1. In a vontorversial school vote, only 19 percent of the teachers vote yes, whereas 95 percent of the students voted yes. If all teachers and students voted and 91 percent of the voters voted yes, what is the student to teacher ratio?

2. The density of the wood of a pine tree is 35lbs/ft^3. The tree is 72 feet high and the diameter is 3 feet. Ten percent of the weight of the tree is contained in the branches and foliage. If the trunk of the tree is a right circular cylindar, estimate the weight fo the tree above the ground.
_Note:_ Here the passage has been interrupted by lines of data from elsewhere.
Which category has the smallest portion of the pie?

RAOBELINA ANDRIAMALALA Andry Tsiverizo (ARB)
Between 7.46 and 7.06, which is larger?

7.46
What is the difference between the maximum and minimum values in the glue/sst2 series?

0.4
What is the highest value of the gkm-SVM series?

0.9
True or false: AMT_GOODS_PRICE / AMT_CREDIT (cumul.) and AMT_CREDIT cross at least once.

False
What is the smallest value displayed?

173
3. In 1991, the separation between college football goalpost uprights was reduced from 223 feet, 4inches to 18 feet, 6 inches. To the nearest thenth of a percent what was the reduction?
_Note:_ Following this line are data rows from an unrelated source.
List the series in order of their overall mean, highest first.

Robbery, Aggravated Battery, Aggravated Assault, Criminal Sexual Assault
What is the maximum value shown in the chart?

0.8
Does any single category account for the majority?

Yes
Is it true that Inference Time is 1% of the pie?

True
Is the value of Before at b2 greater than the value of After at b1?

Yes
4. A squater with side length 6 inches is rvolved about a diagonal as an axis. Find the volume of the solid created by this revolution.

Any help would be great!
Thanks!

2. Originally Posted by epetrik
1. In a vontorversial school vote, only 19 percent of the teachers vote yes, whereas 95 percent of the students voted yes. If all teachers and students voted and 91 percent of the voters voted yes, what is the student to teacher ratio?
Consider all who voted yes,

$0.19t+0.95s = 0.91(t+s)$

$0.19t+0.95s = 0.91t+0.91s$

$0.04s = 0.72t$

$\frac{s}{t} = \dots$

3. Originally Posted by epetrik
2. The density of the wood of a pine tree is 35lbs/ft^3. The tree is 72 feet high and the diameter is 3 feet. Ten percent of the weight of the tree is contained in the branches and foliage. If the trunk of the tree is a right circular cylindar, estimate the weight fo the tree above the ground.
Pretty much just arithmetic. The volume of the tree trunk is [/tex]72(3.14)(3/2)^2= 508.68 cubic feet and so has weight (508.68)(35)= 17803.8 pounds. Ten percent of that is 1780.38 pounds so the total weight of trunk and branches and foliage is 17803.8+ 1780.38= 19584.18 pounds.
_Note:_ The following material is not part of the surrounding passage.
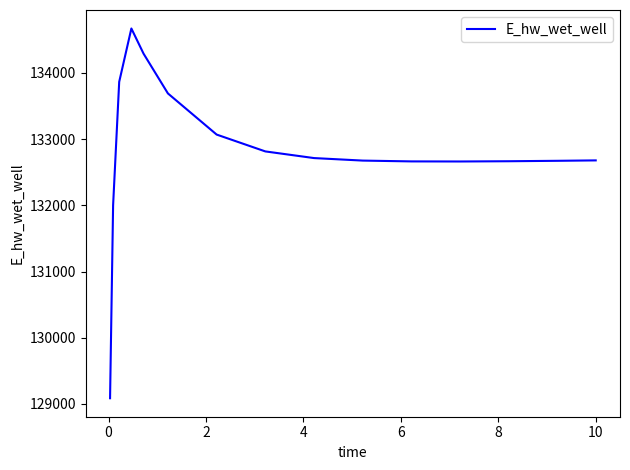

What is the greatest value displayed?

134671.5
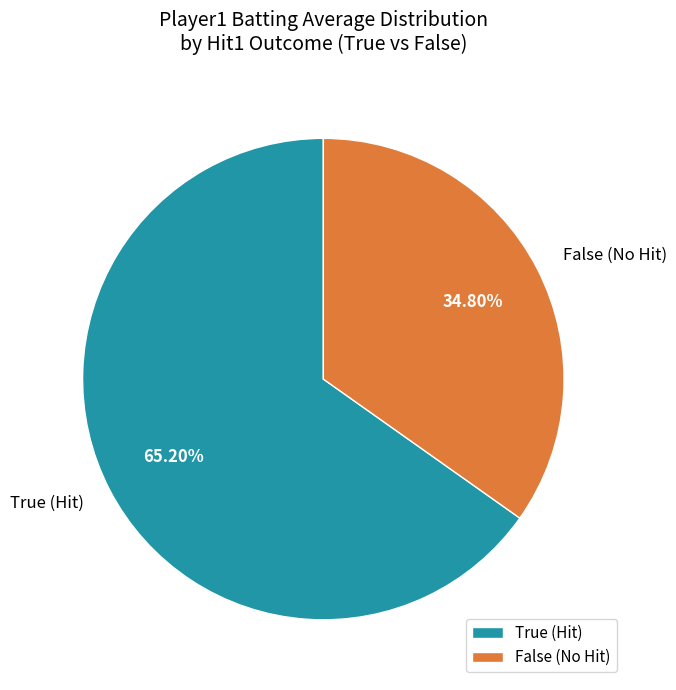

Which has a higher value, False (No Hit) or True (Hit)?

True (Hit)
3. In 1991, the separation between college football goalpost uprights was reduced from 223 feet, 4inches to 18 feet, 6 inches. To the nearest thenth of a percent what was the reduction?
I don't believe for a minute that football goalposts uprights used to be more that 223 feet apart! You mean 23 feet 4 inches, right?
The amoumnt of reduction is 23 feet 4 inches - 18 feet 6 inches= 22 feet 16 inches - 18 feet 6 inches= 4 feet 10 inches= 4.83 feet while "23 feet 4 inches" is 23.33 feet . The percent is given by $\frac{4.83}{23.33}= 0.207$ or 20.76%.

4. A squater with side length 6 inches is rvolved about a diagonal as an axis. Find the volume of the solid created by this revolution.
If a square has sides 6 inches long, then it has diagonals of length $6\sqrt{2}$ inches long. You can think of the solid as two cones with base radius and height $3\sqrt{2}$ inches, half the length of the diagonals. The formula for volume of a cone of radius r with height h is $\frac{1}{3}\pi r^2 h= \frac{1}{3}\pi (18\sqrt{2})$= 26.6 cubic inches. Since the figure is two such cones, its volume is 53.3 cubic inches.

Any help would be great!
Thanks![/QUOTE]

4. Thanks for the help!!!!!